Caterpillar House
by Aja Mie
Genre: Literary Fiction
ISBN: 9798314931516
Print Length: 212 pages
Reviewed by Victoria Lilly
A love story maturing in a cocoon of grief and wonder, where the boundaries between nature, memories, and fantasy blur
Janey and Rick Ingalls’ quiet and happy life in a small island community is abruptly shaken by a medical diagnosis: Rick is suffering from a rapidly advancing and terminal dementia, and the couple only has a few months left together. Janey takes up the role of a caretaker and bravely perseveres while watching her once larger-than-life and spirited husband decay into a shell of a man he once was.
When an unexplained caterpillar infestation overtakes their home, Janey uses Rick’s passion as an amateur lepidopterist to keep alive her husband’s memories even as his mind and body give out. What begins as an ecological oddity transforms into a powerful metaphor for metamorphosis, devotion, and the endurance of the human spirit.
Aja Mie’s Caterpillar House is a tender and surreal meditation on love, loss, and the strange alchemy that turns despair into quiet transcendence. It is more a collection of short pieces than a single long-form narrative and is highly episodic, without a central structure beyond Rick’s illness and Janey’s caregiving. Many of the chapters are flashbacks or narrations of Rick’s many strange adventures and marvelous experiences he collected throughout his active life. The choice of form mirrors the books’ themes and subject matter, being—like life and illness themselves—a collection of episodes, meandering, sometimes fragmented, at times scarcely coherent.
At its heart, this is a moving story about the grief of anticipating loss, the hollow ache that eats one away long before death finally claims a loved one. Janey, at first skeptical of miracles, becomes both caregiver and witness to her husband’s decline. Their home becomes a living organism, filled with the flutter and hum of life, and various animals inhabiting it are a character in their own right.
Rick, a lifelong lepidopterist whose fascination with butterflies and moths borders on the mystical, finds beauty in the infestation of his house and grounds even as his mind rapidly decays. Janey, by contrast, grapples with exhaustion, resentment and guilt, in addition to a complete loss of intimacy with her once passionate lover. Mie renders their dynamic with a mix of realism and melodrama, capturing the quiet tragedy of love turned into caretaking, the small moments when affection feels like duty, and tenderness curdles into fatigue.
Despite its heartbreaking subject matter, the book is far from grim. It glimmers with a persistent sense of wonder—the magic of everyday life magnified tenfold in the presence of a personality as large as Rick’s—that threads through every page up to the grand denouement.
Mie writes with particular affection for the natural world: caterpillars inching over gray siding, raccoons chattering beneath the house, and butterflies ascending in a majestic final flight. The strange infestation becomes more than a curiosity; a visitation that mirrors the cycles of death and rebirth at the story’s emotional core. The prose is appropriately lush without stranding into purple, varied in line with the entries differing tone and themes, and filled with sensory detail and occasional humor. Janey’s voice—half weary pragmatist, half reluctant mystic—grounds the story even as it flirts with the fantastical.
The dialogue between her and Rick hums with authenticity: the easy talk of a lifetime spent together, laced with devotion and despair in equal measure. The pacing, too, mirrors dementia’s own rhythm—lucid moments giving way to dreamlike digressions, flashes of clarity dissolving into confusion. Readers will find themselves lulled by the gentle ebb and flow of Mie’s sentences, even as unease creeps beneath their surface.

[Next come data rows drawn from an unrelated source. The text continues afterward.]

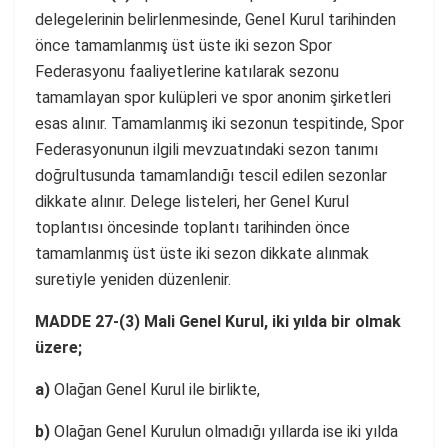
delegelerinin belirlenmesinde, Genel Kurul tarihinden
önce tamamlanmış üst üste iki sezon Spor
Federasyonu faaliyetlerine katılarak sezonu
tamamlayan spor kulüpleri ve spor anonim şirketleri
esas alınır. Tamamlanmış iki sezonun tespitinde, Spor
Federasyonunun ilgili mevzuatındaki sezon tanımı
doğrultusunda tamamlandığı tescil edilen sezonlar
dikkate alınır. Delege listeleri, her Genel Kurul
toplantısı öncesinde toplantı tarihinden önce
tamamlanmış üst üste iki sezon dikkate alınmak
suretiyle yeniden düzenlenir.
MADDE 27-(3) Mali Genel Kurul, iki yılda bir olmak
üzere;
a)
Olağan Genel Kurul ile birlikte,
b)
Olağan Genel Kurulun olmadığı yıllarda ise iki yılda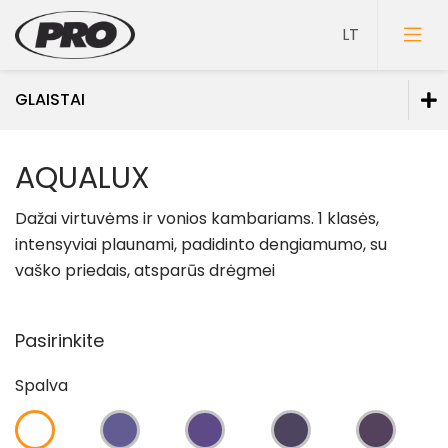
GLAISTAI
Dažai
AQUALUX
Gruntai
Dažai virtuvėms ir vonios kambariams.
1 klasės,
Glaistai
intensyviai plaunami, padidinto dengiamumo, su
vaško priedais, atsparūs drėgmei
Glaistai vidaus darbams
Glaistai lauko darbams
Pasirinkite
Glaistai medienai
Spec. paskirties glaistai
Spalva
Lakai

If Caterpillar House has a weakness, it lies in its occasional overindulgence in metaphor. At times, the symbols—the caterpillars, the raccoons, the recurring nautical imagery—crowd the page, threatening to eclipse the emotional intimacy that drives the narrative. Certain chapters linger perhaps too long on exposition and extraneous dialogue, repeating thematic motifs already firmly established. But these are minor flaws in a work that so deftly balances realism and allegory, grief and grace.

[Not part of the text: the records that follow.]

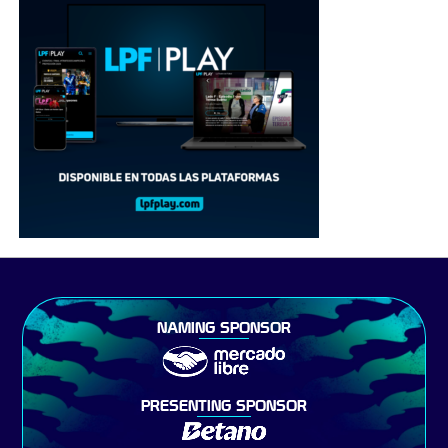
NAMING SPONSOR
PRESENTING SPONSOR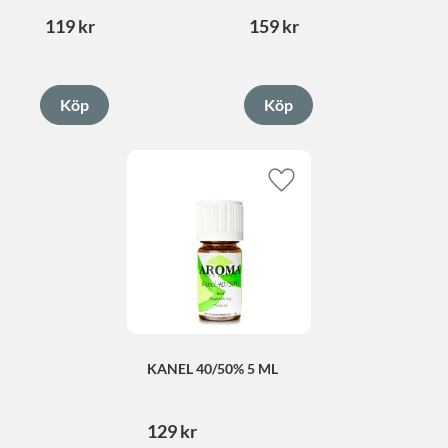
119
kr
159
kr
Lägg till i favoriter
KANEL 40/50% 5 ML
129
kr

Ultimately, Caterpillar House is less a story about dying than about transformation—how love, in its purest form, changes shape but never disappears. It invites readers to believe, as Janey comes to, that even decay has its beauty, and that miracles are not always acts of divine intervention, but quiet moments of acceptance. Like the creatures that surround the Ingalls’ home, the novella sheds one cocoon after another until only its luminous core remains: a love story that refuses to end.